Agenda item

Mid-Term Treasury Management Report 2022/23 (To Follow)


Wendy Eldridge (Principal Technical Accountant) presented the Mid-Term Treasury Management Report 2022/23 and highlighted the following key points:



the purpose of the report was to update the Committee with progress and changes since the 1st April 2022 and run through compliance with prudential indicators. Arlingclose was used to provide treasury management advice and the Council had taken on board a lot of the information regarding the external context of the current financial situation and economic background;



the report made reference to the impact of the Ukraine war, global inflation and the increased Bank of England rate which at the end of September was at 2.25% - there had been subsequent increases to that. The report referred to the increasing demand with inflation with disposable incomes being squeezed and higher energy bills having a further impact;



at 31 March 2022 the Council had net borrowing of £5.54m – this was presented in the outturn report at a previous Audit and Governance Committee. A summary of the Council’s borrowing at 31 March 2022 and its movements to 30 September 2022 was included – key things to note included the increase in the reduction of the borrowing. At the end of 2021 the Council held cash balances from transferring short term borrowing into long term PWLB borrowing so the Council was able to use those cash balances to reduce the short term borrowing – this was primarily to deal with the risk associated with the increasing interest rates;



table two showed relatively low short term borrowing rates but the levels the Council was currently being exposed to were closer to 4% taking out new short term borrowing in the latter part of the year;



Officers were expecting the LOBO loans to be called in as the interest rates were increasing however one that was due for potential call-in in November wasn’t called in so there was another group of LOBO loans due to be called in at the end of March 2023; there were only four days to repay LOBO loans therefore officers would monitor this situation;



long term borrowing was a fixed long term arrangement, mainly with Barclay’s Bank;



the Council increased its PWLB (Public Work Loans Board) borrowing in April 2022 by £75m which it used to reduce its short term borrowing; the rate secured with that was just under 2.5% - this was done to protect the interest rate risk;



the table on page 12 demonstrated that the interest payable had increased above the amount budgeted for but this had been compensated by the interest received through pooled investments and the money market funds that were held with day to day cash holdings.

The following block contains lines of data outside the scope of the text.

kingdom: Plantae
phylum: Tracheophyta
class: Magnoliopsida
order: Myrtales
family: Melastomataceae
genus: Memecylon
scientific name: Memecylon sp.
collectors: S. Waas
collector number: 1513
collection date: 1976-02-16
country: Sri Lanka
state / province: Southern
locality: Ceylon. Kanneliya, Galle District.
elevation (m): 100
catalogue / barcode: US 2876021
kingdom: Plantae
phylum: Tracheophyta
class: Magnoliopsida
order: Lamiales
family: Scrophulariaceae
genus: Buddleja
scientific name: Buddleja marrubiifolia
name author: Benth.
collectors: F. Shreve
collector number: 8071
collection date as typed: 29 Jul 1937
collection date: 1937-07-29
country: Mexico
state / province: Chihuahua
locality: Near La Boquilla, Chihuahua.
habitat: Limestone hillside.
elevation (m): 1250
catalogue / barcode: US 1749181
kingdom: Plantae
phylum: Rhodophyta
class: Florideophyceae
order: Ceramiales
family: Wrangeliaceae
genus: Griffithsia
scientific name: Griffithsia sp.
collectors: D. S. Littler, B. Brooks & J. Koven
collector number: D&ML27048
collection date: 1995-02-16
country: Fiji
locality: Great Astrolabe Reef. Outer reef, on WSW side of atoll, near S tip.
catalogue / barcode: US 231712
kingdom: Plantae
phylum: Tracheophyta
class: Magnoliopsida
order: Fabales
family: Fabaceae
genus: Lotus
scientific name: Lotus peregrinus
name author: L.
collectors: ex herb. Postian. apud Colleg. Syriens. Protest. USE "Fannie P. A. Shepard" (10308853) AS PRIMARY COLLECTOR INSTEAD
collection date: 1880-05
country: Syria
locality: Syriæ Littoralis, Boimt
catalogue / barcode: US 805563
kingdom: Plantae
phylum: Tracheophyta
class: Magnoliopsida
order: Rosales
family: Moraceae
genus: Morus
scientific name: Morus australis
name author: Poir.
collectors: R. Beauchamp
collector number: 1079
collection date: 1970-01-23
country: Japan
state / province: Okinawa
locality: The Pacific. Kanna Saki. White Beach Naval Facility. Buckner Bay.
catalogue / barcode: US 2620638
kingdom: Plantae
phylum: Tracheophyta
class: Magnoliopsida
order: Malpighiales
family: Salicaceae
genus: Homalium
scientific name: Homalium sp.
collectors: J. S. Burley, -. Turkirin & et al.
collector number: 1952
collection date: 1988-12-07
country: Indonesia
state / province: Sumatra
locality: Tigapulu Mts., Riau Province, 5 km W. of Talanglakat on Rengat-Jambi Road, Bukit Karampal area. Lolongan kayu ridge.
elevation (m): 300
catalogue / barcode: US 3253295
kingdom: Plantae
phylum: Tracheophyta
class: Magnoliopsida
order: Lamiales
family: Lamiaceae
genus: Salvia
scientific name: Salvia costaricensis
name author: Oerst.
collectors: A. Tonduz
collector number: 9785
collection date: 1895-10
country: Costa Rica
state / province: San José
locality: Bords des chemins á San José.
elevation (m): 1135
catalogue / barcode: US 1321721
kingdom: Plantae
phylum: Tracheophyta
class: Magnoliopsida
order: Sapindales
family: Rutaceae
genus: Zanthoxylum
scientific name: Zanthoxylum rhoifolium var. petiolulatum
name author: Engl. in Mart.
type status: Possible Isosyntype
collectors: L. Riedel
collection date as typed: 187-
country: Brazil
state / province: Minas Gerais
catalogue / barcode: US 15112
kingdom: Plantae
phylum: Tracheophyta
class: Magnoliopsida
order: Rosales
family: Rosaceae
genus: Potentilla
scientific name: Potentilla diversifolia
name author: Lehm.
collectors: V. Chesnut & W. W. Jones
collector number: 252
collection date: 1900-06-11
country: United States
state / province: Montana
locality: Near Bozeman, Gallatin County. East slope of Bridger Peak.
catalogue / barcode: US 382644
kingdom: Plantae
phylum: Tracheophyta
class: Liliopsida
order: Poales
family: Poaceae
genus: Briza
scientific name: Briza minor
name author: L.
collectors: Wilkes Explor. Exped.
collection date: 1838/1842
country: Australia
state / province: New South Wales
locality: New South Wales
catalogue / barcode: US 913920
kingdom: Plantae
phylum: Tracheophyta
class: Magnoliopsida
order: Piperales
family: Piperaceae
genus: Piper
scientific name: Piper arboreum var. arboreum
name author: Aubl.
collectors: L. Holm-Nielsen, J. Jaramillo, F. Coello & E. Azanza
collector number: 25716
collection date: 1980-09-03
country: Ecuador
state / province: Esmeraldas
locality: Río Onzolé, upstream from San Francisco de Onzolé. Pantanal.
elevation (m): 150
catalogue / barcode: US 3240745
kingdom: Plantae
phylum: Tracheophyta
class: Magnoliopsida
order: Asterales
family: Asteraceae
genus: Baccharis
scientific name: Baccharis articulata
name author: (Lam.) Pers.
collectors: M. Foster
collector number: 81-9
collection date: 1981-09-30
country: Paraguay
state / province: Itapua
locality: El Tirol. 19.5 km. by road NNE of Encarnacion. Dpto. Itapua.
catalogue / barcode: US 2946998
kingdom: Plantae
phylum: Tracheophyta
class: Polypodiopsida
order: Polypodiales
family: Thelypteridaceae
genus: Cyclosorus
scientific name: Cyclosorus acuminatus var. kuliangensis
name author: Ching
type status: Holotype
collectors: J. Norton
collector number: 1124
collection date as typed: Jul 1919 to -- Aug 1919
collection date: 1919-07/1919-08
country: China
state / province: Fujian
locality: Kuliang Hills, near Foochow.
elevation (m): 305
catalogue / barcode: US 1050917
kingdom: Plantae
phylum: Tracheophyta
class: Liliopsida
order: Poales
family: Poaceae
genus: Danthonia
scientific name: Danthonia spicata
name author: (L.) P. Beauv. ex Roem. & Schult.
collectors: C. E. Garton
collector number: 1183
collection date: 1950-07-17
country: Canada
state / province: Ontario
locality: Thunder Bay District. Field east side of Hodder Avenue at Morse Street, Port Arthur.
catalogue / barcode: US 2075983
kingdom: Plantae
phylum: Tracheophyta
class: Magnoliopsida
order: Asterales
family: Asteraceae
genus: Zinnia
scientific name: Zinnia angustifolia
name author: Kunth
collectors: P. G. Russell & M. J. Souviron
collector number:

That was considered a safe increase in investment and had protected the council's risk there;




page 13 of the report onwards highlighted where the council was tracking its compliance against prudential indicators; the Council had complied with all investment limits, operational boundaries, authorised limits and investment portfolio levels.


In response to questions raised it was reported that –



the figures in the ‘total column’ reported in the investments table on page 10 of the report should be included in brackets – that was true of all figures shown in the movement column;



in terms of the prudential indicators, the Council had increased the level of fixed term borrowing. There was expected to be more of a spread between fixed and variable however in light of the changes and the increase with Bank of England rates, the approach taken was to tie in more debt, fixed term to protect those increases;



the Council did not have any investments in any non UK banks;



a written response would be provided to Members upon the impact of the rise in interest rates from 2.75% to in excess of 4% on the Council’s budget for the next 12 months;



in terms of LOBO loan repayments, the Council would seek advice from external advisors if they were called-in for repayment however as they were predominantly quite high interest rate the Council would be keen to repay.


The Committee agreed:



that a written response would be provided to Members upon the impact of the rise in interest rates from 2.75% to in excess of 4% on the Council’s budget for the next 12 months;



to delegate responsibility of signing off LOBO loan repayments to the Section 151 Officer in consultation with the Chair and Vice Chair of the Audit and Governance Committee and the Cabinet Member for Finance;



to note the Mid-Year Treasury Management Report 2022/23 (This is to comply with the CIPFA Code of Practice and discharge our statutory requirement).